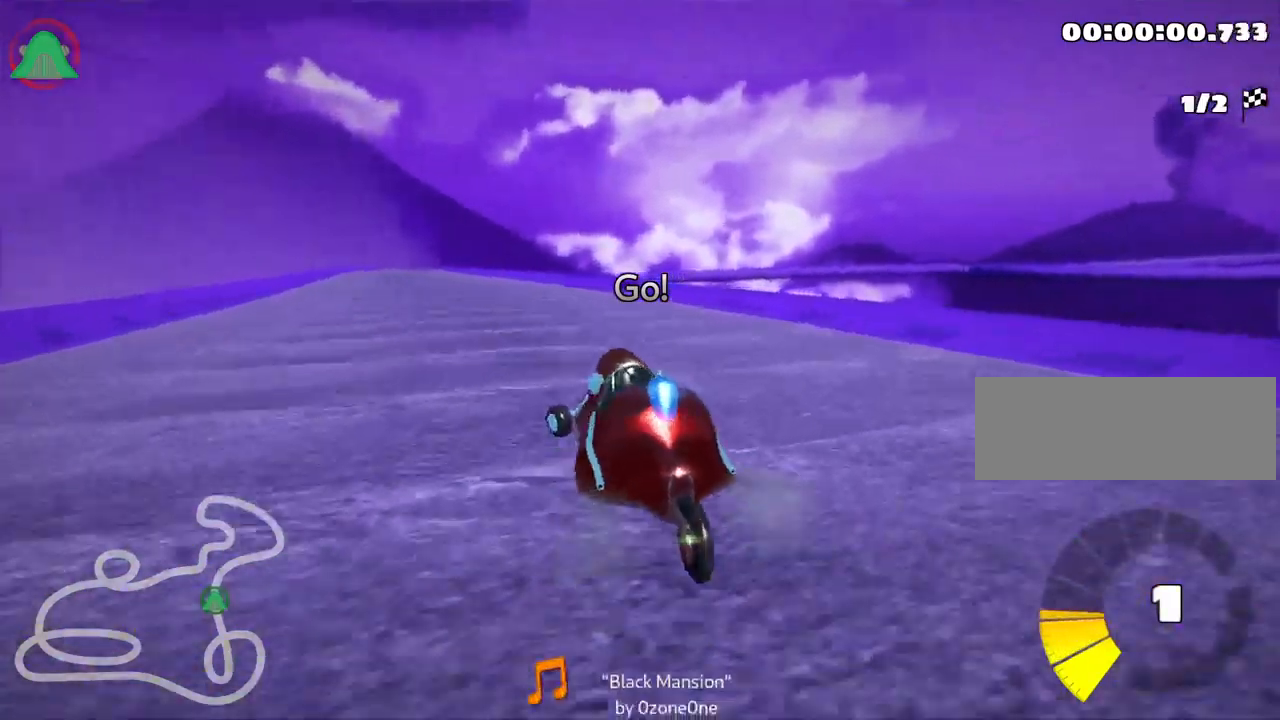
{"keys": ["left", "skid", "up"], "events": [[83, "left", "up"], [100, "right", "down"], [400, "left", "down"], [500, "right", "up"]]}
--
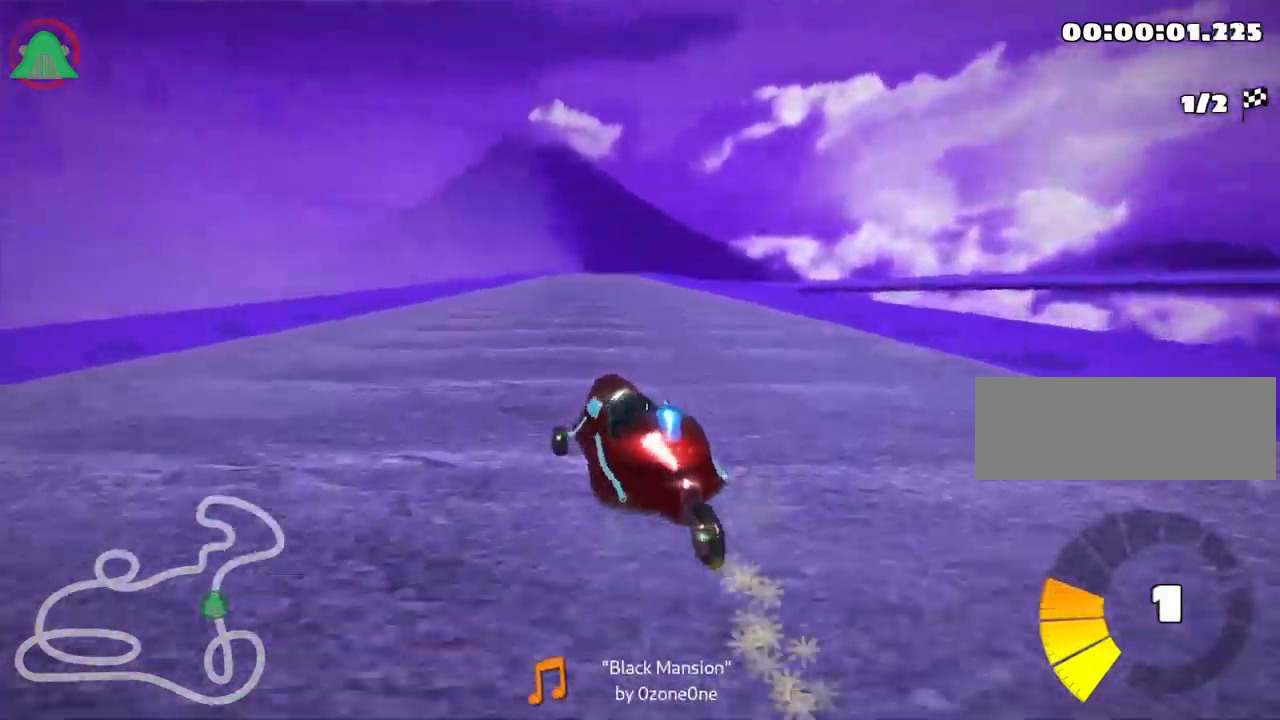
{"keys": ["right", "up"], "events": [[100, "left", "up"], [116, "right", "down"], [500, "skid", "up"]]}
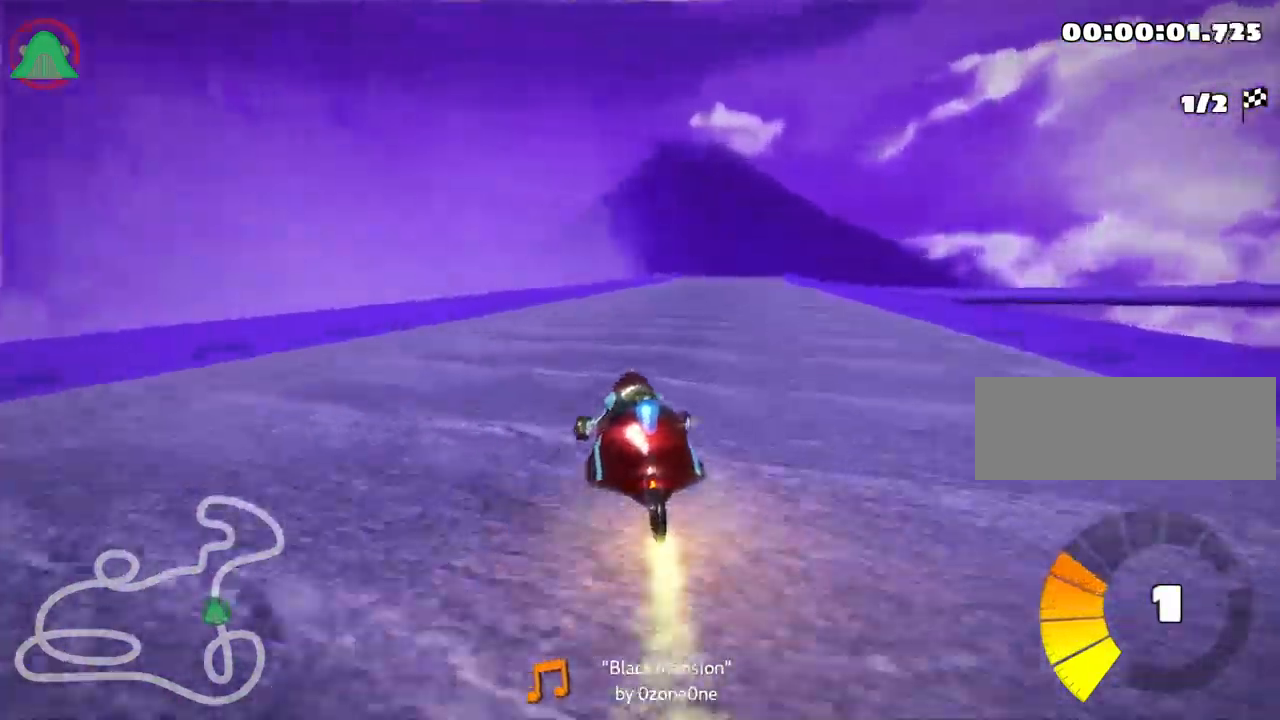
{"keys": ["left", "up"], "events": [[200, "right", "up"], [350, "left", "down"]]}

### [Try it]
If a line of the data includes the word "skid", it counts; give how many lines do, as a bare number.

### [Task answer]
2